+++ Records shown +++
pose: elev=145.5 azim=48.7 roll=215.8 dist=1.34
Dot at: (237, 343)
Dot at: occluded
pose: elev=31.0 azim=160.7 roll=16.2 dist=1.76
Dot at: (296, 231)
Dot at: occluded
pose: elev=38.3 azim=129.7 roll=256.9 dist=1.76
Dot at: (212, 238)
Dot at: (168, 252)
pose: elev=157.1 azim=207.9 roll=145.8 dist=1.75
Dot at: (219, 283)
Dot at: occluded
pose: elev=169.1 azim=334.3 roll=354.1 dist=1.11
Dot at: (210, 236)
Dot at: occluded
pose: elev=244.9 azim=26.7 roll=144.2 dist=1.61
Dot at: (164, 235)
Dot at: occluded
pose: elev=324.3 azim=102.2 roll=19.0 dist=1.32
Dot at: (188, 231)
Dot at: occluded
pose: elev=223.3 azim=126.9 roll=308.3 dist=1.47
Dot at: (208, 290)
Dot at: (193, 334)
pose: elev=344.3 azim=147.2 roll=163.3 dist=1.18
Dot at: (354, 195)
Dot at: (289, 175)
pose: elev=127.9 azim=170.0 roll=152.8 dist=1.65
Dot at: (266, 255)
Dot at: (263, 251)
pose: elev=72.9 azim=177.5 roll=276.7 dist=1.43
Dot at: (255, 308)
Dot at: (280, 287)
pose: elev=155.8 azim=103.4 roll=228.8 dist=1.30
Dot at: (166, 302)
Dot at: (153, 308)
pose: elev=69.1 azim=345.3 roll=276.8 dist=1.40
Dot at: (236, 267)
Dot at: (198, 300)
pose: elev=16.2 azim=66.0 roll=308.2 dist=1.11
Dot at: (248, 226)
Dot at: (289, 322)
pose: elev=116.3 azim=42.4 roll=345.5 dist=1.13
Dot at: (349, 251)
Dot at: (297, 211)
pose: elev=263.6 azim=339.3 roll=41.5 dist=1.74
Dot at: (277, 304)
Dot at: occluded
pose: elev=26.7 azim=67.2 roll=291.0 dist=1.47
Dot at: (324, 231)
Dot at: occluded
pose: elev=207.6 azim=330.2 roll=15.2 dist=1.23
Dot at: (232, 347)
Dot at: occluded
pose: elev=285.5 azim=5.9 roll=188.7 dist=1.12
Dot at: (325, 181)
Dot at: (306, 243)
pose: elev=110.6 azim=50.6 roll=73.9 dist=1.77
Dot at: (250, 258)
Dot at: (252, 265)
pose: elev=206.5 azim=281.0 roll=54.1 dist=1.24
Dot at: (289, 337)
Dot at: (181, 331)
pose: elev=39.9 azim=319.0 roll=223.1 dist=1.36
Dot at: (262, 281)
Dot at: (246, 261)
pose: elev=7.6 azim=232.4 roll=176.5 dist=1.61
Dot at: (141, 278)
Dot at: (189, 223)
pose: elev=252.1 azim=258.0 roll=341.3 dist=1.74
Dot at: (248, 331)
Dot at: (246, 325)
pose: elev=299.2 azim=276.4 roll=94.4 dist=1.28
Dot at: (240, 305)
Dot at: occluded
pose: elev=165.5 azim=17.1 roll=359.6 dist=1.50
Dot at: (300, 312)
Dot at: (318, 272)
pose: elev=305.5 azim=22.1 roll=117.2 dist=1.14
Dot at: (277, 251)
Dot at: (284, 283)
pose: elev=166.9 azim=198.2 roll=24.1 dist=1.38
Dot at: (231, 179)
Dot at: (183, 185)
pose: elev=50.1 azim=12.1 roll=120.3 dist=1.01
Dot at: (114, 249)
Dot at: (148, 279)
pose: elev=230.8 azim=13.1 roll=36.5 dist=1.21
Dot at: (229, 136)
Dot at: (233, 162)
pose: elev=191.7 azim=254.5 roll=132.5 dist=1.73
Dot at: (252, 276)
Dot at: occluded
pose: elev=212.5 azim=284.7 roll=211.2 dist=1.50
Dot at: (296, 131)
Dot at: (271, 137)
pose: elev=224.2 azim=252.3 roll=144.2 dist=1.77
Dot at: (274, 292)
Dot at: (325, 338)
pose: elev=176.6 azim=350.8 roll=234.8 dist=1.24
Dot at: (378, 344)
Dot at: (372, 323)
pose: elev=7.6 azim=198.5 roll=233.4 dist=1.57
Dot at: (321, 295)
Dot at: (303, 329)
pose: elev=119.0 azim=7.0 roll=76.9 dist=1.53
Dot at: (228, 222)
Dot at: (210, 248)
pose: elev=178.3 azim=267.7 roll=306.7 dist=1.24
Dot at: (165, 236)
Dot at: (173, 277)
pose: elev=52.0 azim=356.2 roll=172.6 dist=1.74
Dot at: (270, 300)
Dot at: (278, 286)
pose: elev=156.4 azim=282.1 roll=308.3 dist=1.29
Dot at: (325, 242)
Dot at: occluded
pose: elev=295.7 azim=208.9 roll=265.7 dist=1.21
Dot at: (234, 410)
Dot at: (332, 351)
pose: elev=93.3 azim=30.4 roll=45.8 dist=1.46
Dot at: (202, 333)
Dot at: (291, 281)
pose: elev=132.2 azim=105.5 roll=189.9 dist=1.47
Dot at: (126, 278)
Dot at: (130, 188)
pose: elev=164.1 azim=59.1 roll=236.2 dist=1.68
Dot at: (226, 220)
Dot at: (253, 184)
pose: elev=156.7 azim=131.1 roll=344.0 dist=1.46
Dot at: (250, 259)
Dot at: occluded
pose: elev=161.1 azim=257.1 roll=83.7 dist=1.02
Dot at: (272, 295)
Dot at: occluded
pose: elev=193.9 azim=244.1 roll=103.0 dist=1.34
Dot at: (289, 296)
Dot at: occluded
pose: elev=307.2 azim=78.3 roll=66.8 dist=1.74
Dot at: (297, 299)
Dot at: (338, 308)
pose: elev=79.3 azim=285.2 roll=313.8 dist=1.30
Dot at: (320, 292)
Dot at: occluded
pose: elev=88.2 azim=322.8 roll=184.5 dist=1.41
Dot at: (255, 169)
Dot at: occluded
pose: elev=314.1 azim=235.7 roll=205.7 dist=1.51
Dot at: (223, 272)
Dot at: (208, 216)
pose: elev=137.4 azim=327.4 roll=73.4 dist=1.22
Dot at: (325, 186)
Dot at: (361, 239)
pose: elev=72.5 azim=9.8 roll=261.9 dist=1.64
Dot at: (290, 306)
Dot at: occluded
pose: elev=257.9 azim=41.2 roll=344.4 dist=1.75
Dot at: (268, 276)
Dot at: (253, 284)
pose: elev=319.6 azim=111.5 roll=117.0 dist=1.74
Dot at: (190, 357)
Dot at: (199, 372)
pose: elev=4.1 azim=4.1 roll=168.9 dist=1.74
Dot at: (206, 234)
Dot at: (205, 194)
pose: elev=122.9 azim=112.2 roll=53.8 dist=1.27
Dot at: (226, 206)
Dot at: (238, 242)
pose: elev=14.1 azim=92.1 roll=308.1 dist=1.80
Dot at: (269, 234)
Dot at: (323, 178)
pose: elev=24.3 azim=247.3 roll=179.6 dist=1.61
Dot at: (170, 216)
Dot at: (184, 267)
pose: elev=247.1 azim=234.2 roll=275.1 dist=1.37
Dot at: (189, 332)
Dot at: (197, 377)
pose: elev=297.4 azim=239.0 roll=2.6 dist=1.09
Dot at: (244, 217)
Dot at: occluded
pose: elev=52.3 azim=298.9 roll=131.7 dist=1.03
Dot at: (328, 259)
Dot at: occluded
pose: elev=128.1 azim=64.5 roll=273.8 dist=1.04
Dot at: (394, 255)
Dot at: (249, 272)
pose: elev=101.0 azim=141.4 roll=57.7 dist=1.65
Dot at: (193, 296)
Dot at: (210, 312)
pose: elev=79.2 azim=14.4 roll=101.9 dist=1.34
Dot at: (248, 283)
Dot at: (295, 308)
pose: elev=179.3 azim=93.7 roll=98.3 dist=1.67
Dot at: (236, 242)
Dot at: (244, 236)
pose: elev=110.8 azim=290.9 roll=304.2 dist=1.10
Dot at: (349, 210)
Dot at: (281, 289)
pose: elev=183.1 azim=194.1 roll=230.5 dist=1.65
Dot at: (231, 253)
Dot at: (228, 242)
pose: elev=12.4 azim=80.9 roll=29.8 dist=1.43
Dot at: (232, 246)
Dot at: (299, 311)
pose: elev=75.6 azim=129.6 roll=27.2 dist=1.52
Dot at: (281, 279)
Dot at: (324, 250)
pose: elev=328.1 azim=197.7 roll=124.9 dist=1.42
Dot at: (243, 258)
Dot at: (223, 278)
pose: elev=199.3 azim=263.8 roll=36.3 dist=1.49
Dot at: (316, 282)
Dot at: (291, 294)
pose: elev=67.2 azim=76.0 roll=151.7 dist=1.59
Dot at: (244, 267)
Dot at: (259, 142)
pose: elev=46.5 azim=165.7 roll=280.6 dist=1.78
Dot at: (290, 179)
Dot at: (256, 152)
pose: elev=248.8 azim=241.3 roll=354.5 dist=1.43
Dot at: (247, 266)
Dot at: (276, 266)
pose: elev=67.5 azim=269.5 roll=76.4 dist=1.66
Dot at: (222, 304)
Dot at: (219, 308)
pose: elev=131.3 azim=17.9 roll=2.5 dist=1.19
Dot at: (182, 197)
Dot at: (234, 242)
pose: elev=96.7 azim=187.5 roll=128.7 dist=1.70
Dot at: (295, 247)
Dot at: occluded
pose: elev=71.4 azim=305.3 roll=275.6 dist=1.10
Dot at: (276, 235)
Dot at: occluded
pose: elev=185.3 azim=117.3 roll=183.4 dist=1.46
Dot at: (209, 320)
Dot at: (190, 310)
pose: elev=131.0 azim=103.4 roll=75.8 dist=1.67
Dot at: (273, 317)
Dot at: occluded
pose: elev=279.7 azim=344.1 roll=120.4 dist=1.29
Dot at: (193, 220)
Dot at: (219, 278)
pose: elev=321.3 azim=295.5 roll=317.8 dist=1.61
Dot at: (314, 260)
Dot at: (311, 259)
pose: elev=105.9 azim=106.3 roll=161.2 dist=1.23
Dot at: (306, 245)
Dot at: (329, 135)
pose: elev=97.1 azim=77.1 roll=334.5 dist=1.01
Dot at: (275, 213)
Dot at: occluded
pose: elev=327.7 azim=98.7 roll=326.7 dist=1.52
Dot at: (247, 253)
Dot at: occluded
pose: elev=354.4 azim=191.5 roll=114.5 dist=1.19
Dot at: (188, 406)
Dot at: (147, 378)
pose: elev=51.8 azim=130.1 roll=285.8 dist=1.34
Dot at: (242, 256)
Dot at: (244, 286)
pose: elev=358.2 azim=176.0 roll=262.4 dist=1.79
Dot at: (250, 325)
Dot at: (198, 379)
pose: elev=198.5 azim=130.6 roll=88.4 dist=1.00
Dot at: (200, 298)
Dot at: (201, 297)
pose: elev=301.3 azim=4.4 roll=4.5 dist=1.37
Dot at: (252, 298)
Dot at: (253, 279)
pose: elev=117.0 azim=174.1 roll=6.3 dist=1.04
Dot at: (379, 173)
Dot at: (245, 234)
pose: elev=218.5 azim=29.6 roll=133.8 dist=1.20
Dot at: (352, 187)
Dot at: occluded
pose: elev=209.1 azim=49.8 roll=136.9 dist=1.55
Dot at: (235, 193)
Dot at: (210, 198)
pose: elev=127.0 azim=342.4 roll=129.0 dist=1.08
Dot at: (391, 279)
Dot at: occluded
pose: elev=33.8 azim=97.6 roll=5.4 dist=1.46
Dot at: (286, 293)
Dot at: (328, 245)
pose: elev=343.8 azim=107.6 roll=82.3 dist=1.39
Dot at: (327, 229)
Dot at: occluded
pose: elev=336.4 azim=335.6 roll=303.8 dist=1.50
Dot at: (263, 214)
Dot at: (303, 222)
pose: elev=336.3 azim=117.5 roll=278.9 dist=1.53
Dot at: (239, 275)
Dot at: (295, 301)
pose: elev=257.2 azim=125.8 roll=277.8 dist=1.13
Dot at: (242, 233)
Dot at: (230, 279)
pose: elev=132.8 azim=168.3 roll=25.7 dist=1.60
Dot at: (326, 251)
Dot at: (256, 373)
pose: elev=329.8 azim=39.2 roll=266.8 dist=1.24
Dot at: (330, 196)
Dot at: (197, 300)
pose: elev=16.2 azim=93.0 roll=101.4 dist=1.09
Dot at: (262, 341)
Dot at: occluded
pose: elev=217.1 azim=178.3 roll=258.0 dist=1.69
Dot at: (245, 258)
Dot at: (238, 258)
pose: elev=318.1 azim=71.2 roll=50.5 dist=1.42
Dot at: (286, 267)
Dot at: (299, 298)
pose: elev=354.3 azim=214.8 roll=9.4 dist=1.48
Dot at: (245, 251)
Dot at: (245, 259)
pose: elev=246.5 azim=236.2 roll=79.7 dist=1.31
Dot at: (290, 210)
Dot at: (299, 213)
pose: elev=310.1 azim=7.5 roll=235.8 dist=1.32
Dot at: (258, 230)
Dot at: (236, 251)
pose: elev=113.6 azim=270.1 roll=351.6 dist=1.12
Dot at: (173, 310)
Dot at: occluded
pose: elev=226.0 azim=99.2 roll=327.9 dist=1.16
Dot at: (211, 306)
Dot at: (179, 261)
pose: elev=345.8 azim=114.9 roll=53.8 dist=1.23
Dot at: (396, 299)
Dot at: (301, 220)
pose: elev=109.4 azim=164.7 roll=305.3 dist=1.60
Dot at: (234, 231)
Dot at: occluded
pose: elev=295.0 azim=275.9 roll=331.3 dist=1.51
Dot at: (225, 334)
+++
• Given problem: Edit the lines from the one with "pose: elev=257.2 azim=125.8" to the one with "Dot at: (197, 300)" by changing each "elev" to "elevation", and keep the rest the same.

• Written solution:
pose: elevation=257.2 azim=125.8 roll=277.8 dist=1.13
Dot at: (242, 233)
Dot at: (230, 279)
pose: elevation=132.8 azim=168.3 roll=25.7 dist=1.60
Dot at: (326, 251)
Dot at: (256, 373)
pose: elevation=329.8 azim=39.2 roll=266.8 dist=1.24
Dot at: (330, 196)
Dot at: (197, 300)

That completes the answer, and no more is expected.